The matter does not stop at politicization; it extends to what can be described as “coercive mediation,” where initiatives are presented as the only possible path, while national initiatives are overlooked. This unspoken exclusion reflects a structural bias in the design of the political process and raises legitimate questions about the neutrality of international platforms and their ability to produce sustainable solutions.

As for the civilian track, which is supposed to grant the conference societal legitimacy, it too appears governed by considerations of political selection, where certain groups are represented over others in a process closer to reshaping the “civilian voice” in line with international vision rather than real balances within Sudan. This threatens to transform civil society from a national mediator into a tool within external equations.

Deconstructing the humanitarian discourse surrounding the conference reveals a clear gap between statements and commitments, as warnings of the “worst humanitarian crisis in the world” are repeated while funding remains below required levels according to UN reports. This confirms that the tragedy is used more in rhetoric than addressed on the ground.

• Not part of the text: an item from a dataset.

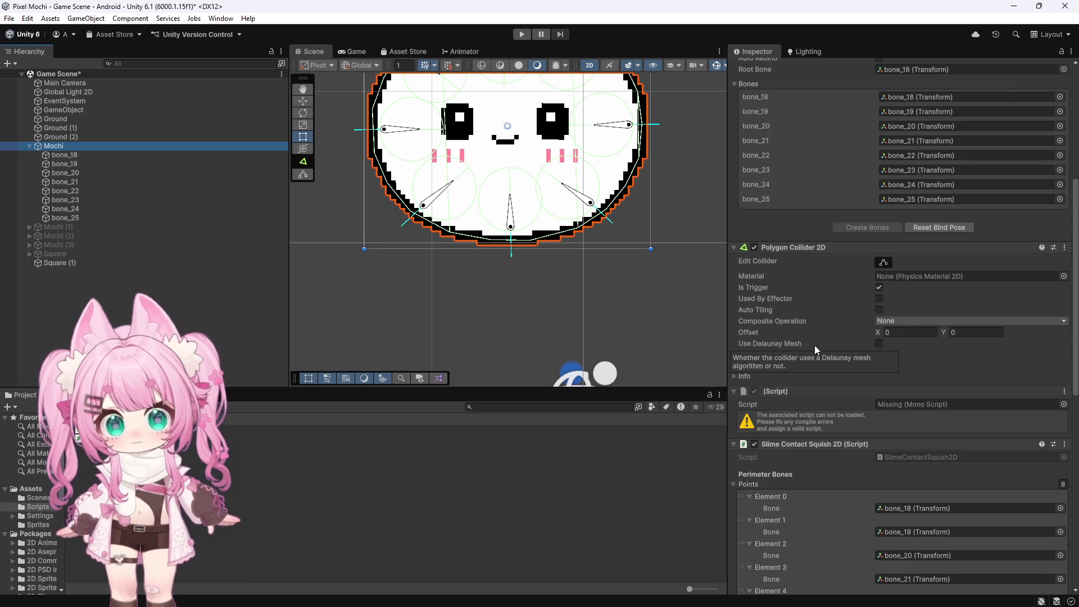
# Run a short Play-mode test of the squish, then stop it
pyautogui.click(521, 36)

Perhaps the most dangerous aspect of this trajectory is the attempt to recycle certain political forces accused of igniting the war through a failed coup attempt, by integrating them into peace arrangements without real accountability. This approach, based on “political normalization” with unaccountable actors, threatens the prospects of achieving justice and risks reproducing the crisis in a new form.

According to Face of Truth, the Berlin conference represents a test of the relationship between relief and politics, between humanitarian considerations and the requirements of sovereignty, and between the pursuit of ending the war and the risk of reproducing it through new tools. This test does not stop at the conference’s path, but extends to the ability of Sudanese themselves to reclaim the initiative, transforming their suffering from a file managed externally into a cause resolved internally, through a national consensus that redefines the meaning of a solution before searching for its tools.

Wishing you continued health and well-being.